Another potential limitation was that two different PET tomographs were used in the study. Because scanner type was found to have a significant effect on glucose metabolism in several regions of interest, all data analyses had scanner type as a covariate, which limited the power to detect significant correlations. We analyzed only normalized metabolic rates because the absolute and global metabolic rates generated by the PET methods we used were not felt to be reliable
(33,
34). Normalized and absolute rates have shown different results in prior studies
(60) and may have given different results for this study. In addition, the content of subjects’ thoughts during the FDG uptake phase was not monitored, so the extent to which pretreatment cerebral metabolic patterns reflected specific thoughts and emotions occurring during the scan could not be determined. Because of these limitations, caution is required in drawing firm conclusions from these results.

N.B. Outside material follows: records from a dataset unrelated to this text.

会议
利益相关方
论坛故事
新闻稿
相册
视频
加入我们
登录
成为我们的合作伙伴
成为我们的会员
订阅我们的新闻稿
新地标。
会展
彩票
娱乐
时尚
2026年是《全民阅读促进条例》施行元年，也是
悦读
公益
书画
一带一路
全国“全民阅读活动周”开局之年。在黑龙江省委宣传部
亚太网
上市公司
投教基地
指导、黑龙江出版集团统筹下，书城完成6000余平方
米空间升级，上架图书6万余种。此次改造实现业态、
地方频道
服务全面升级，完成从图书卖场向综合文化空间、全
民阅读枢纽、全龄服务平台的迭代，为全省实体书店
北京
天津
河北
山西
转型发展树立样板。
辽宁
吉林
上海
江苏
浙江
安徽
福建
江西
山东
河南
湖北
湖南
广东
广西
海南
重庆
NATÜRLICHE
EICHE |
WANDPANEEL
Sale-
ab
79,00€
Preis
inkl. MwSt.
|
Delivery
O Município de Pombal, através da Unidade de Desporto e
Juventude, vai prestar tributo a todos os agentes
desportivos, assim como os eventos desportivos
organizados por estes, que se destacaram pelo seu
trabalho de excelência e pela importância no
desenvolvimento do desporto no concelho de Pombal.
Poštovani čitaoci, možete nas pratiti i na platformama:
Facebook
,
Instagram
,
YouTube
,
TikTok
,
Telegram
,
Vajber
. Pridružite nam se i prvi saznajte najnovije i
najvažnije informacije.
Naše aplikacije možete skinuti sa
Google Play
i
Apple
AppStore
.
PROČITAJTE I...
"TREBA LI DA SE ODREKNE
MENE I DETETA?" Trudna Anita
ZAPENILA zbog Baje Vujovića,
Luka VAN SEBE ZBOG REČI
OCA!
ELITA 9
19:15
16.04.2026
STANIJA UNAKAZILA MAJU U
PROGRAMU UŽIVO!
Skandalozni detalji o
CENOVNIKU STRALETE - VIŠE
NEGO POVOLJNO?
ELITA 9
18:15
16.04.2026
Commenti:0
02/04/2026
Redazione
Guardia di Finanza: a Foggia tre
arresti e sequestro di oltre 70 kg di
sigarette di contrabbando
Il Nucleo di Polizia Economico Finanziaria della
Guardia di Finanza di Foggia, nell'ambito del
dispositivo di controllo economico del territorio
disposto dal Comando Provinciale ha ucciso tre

However, this study also had several strengths that afford confidence in its findings. To our knowledge, this is the largest study of its kind reported, with the largest numbers of OCD and major depressive disorder subjects ever assessed before and after standardized treatment, and it is the first to compare predictors of response to the same treatment across different disorders. All subjects were free from psychotropic medications for at least 4 weeks (and at least 5 weeks for fluoxetine), reducing the risk of medication effects on baseline cerebral metabolism. No other medication but paroxetine was allowed during the study, eliminating confounds from polypharmacy and allowing us to directly compare neurobiological substrates for response to the same treatment in OCD versus major depressive disorder. MRI-based localization of regions of interest was used for the calculation of regional metabolic rates. Statistical parametric mapping and region of interest analyses were compared and produced similar results.
In conclusion, our results support the role of functional neuroimaging in identifying the differential neural substrates of treatment responsiveness in OCD and major depressive disorder. Prediction of treatment response on the basis of pretreatment brain activity could become increasingly important in the future for understanding the mechanisms of treatment response and developing better interventions for patients with treatment-resistant disorders.